Last November, four years after the federal government closed its Atlantic salmon restoration program for the Connecticut River, along came a minor miracle: the discovery of three nests of wild salmon eggs on the lower Farmington River, a tributary of the mighty Connecticut.
In a Facebook post that as of Friday had been shared 491 times, Connecticut wildlife officials hailed a “milestone fisheries event.” In its hunt for silver linings, the independent “good news network” website posted a buoyant story about the return of “an ancestral line that researchers hope will thrive.” The website has the Connecticut flowing through New York State. That’s erroneous thinking, while “hope,” sadly, is magical thinking.
Granted, it is tempting to believe nature might succeed at something the federal government could not pull off in the 50 years it attempted, at significant expense, to engineer the return of this noble fish species.
But as with global warming, facts are facts.
All the conditions that foiled the federal restoration effort, despite an investment of more than $25 million over the years, remain in place for wild Atlantic salmon: dams, questionably efficient fish ladders and lifts and, most recently, changes in ocean conditions far from the river that are blamed for at least a tenfold decline in the number of returning salmon while the program was still in place.

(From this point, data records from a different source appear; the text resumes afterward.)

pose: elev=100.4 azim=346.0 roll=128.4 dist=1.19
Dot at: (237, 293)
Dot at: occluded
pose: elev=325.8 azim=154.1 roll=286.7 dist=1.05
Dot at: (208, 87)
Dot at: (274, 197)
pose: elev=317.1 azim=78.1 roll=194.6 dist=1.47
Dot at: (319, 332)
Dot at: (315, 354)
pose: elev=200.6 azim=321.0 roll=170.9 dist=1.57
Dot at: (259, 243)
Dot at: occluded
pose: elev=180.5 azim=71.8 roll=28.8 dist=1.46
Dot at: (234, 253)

Still, the excitement over the nests discovery was understandable. The three Farmington River streambed nests were the first documented instance of wild spawning observed since 1991. Before that, wildlife officials say, this hadn’t happened since the Revolutionary War era. Those wild salmon eggs will hatch this spring, the start of a strange and beautiful cycle that will take these wild salmon down the Connecticut and out into the Atlantic, where for centuries this species has migrated to areas off Greenland before returning to the tributaries where their lives began to spawn.
The restoration effort saw early success, starting with the return in 1974 of the first salmon that had been seeded into the waterway. By 1981, 529 salmon came back to fight their way back up a watershed that over time had been obstructed through the construction of 2,500 dams. Things held steady for another decade, fueled by the capture of returning salmon, breeding in New England hatcheries and the release of as many as four million young salmon a year. But then the numbers of returning salmon started to fall, to as low as 54 in 2012, when the restoration program threw in the towel. The end came because the point of the program all along was to create a self-sustaining Atlantic salmon population.
Human use of the river rendered this impossible. With so many dams still in place, it’s just not possible. That’s why the discovery late last year of wild salmon eggs in an undisclosed location on the Farmington River seemed like such a miracle.
It is, but while you might like to believe in miracles, you can’t bank on them. The return of wild Atlantic salmon to one Connecticut River tributary says something about the resilience of this species. These eggs are tiny footnotes to a trend that won’t be reversed.